Excerpts from a dataset
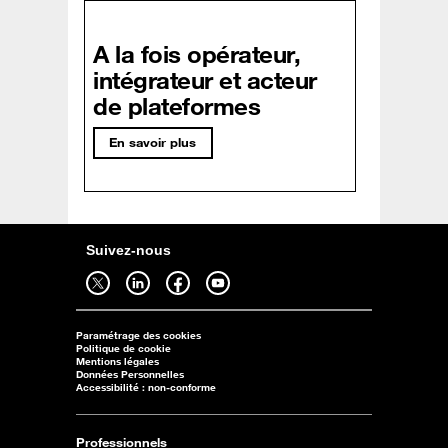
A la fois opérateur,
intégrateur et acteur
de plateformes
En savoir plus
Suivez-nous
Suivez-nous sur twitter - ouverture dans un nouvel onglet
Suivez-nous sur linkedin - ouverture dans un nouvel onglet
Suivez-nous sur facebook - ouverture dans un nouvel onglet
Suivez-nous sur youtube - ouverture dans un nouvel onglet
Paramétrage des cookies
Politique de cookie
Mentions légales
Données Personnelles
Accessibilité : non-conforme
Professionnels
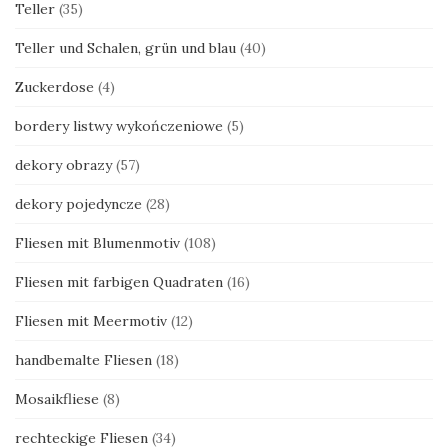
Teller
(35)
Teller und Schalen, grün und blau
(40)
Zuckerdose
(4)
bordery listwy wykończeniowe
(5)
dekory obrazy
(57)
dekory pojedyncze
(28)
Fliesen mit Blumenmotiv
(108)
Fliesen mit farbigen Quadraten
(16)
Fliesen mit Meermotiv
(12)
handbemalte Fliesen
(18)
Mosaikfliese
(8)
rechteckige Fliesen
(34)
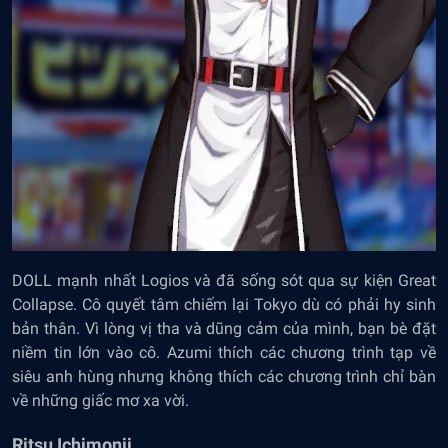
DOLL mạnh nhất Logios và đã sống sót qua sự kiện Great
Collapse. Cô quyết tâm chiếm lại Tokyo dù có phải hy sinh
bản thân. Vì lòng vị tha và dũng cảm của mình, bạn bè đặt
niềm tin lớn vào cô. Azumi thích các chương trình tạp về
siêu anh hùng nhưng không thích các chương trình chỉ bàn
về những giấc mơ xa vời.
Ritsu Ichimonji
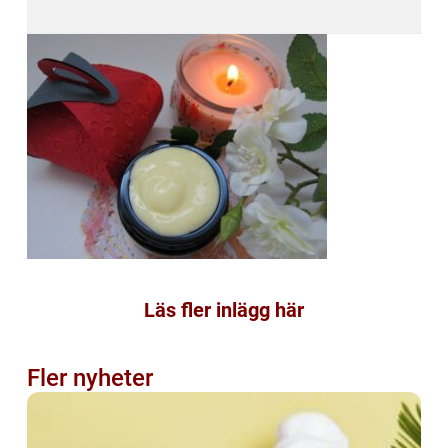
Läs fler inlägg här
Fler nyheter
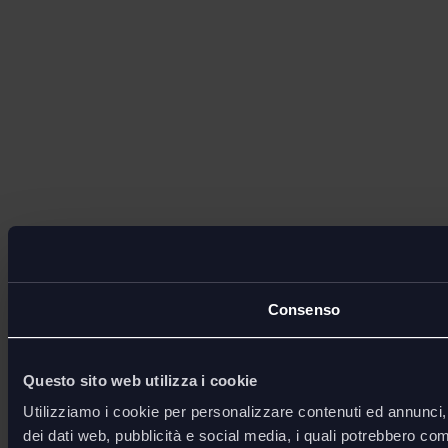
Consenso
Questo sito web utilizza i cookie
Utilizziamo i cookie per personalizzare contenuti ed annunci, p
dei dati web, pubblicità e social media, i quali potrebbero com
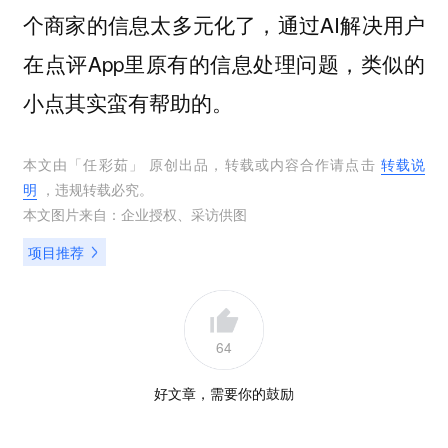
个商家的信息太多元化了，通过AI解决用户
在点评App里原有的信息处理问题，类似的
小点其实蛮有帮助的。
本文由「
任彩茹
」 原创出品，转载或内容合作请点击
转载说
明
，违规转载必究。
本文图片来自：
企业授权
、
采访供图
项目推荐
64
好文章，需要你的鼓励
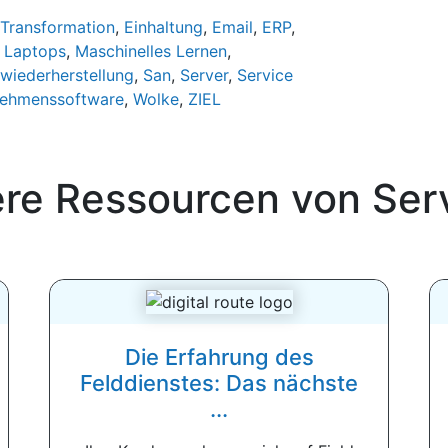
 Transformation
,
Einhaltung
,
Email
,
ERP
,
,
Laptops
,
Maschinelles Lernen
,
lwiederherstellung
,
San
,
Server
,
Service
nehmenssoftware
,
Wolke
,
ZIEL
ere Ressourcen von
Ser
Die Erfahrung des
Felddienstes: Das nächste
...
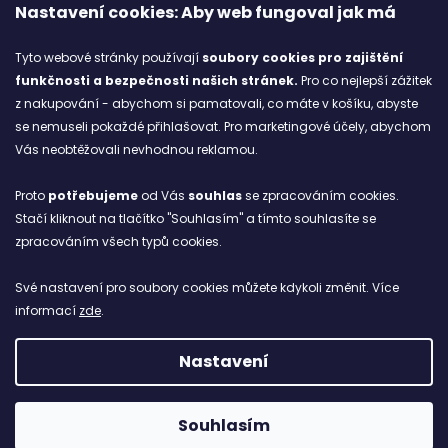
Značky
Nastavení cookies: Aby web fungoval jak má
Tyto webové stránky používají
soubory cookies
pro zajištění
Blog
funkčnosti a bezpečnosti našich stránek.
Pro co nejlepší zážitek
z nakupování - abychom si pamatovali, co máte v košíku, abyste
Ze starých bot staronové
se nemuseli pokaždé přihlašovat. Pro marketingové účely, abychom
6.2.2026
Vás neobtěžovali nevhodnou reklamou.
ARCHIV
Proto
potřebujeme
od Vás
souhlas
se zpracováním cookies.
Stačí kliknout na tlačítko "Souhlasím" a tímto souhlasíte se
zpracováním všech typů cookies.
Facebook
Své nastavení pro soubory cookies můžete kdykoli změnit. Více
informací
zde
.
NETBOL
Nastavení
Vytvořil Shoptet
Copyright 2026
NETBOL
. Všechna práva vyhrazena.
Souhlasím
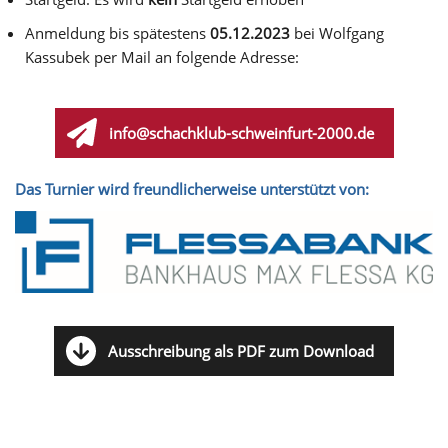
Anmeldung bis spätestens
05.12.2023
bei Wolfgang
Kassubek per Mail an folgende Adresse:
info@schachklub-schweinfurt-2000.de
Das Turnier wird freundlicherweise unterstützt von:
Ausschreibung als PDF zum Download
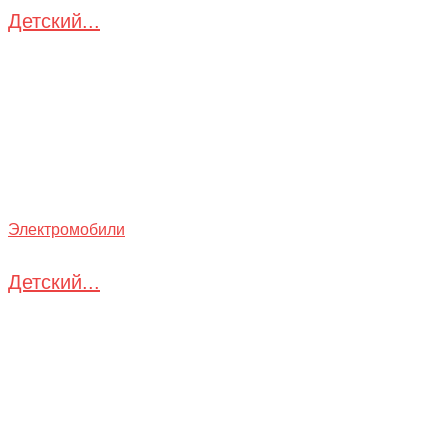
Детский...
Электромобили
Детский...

---

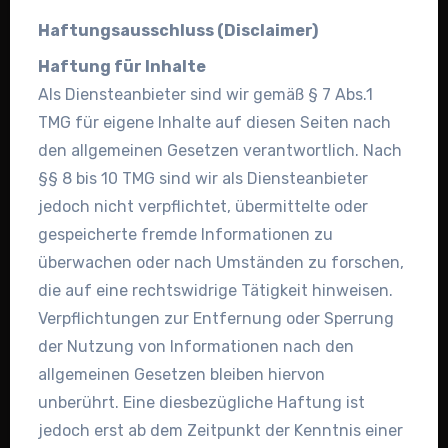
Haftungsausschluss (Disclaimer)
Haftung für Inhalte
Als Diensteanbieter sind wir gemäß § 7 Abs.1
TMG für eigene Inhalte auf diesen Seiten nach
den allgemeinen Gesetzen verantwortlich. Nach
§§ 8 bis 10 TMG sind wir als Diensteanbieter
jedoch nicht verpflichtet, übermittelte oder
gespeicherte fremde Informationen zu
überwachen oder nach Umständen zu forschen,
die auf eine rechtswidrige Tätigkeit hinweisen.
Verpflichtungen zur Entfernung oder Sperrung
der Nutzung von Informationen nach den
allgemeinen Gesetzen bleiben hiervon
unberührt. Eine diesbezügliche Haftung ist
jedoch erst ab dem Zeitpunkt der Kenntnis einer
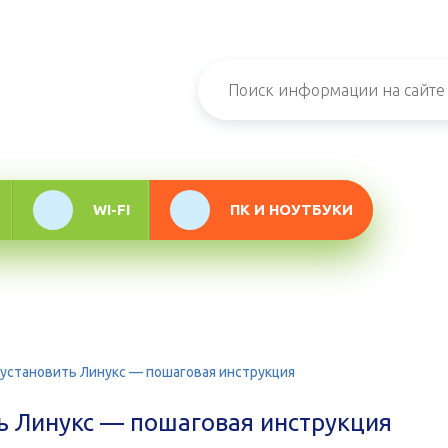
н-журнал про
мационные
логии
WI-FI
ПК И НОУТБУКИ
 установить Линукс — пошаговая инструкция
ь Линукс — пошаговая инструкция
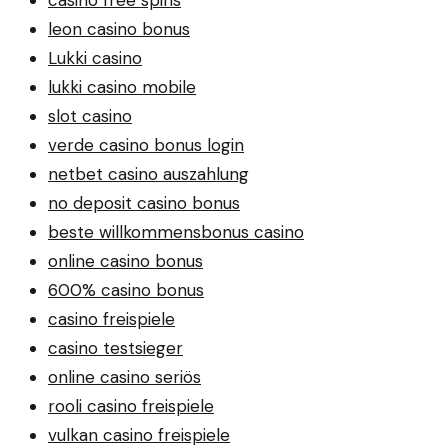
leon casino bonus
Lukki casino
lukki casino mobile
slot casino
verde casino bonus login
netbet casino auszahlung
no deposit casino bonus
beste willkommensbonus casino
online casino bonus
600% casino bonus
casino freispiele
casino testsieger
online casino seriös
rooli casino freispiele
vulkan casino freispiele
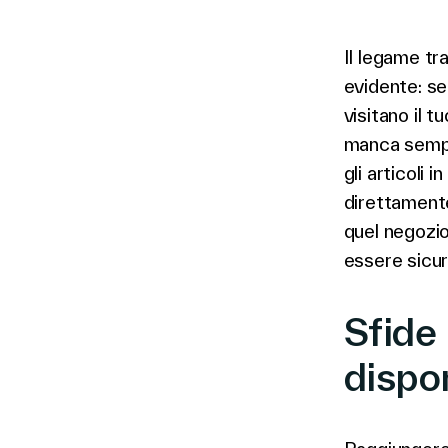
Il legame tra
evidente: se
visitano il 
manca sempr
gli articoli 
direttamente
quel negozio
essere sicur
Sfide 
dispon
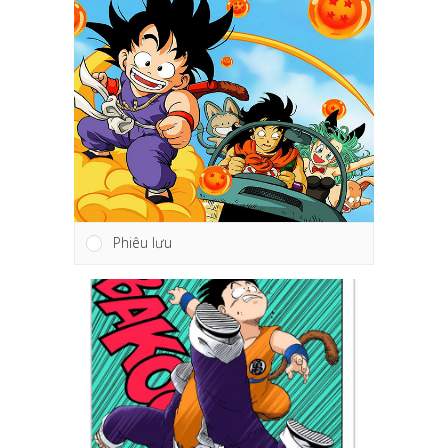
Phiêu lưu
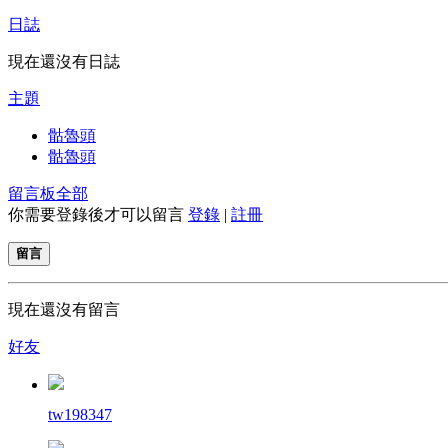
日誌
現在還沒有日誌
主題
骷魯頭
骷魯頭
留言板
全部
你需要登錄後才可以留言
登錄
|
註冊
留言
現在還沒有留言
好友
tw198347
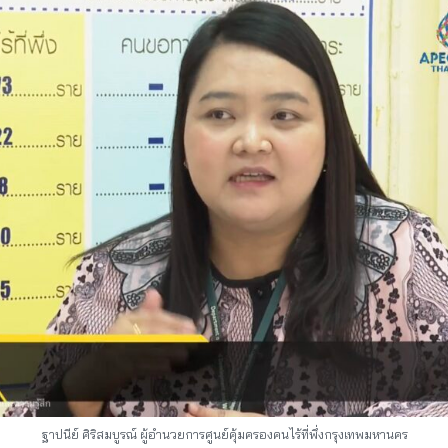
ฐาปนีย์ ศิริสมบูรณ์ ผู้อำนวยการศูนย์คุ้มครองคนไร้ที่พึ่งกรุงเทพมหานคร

Required action:
Read the records above. Show each line that has the string "Gesetzen".

The answer:
den allgemeinen Gesetzen verantwortlich. Nach
allgemeinen Gesetzen bleiben hiervon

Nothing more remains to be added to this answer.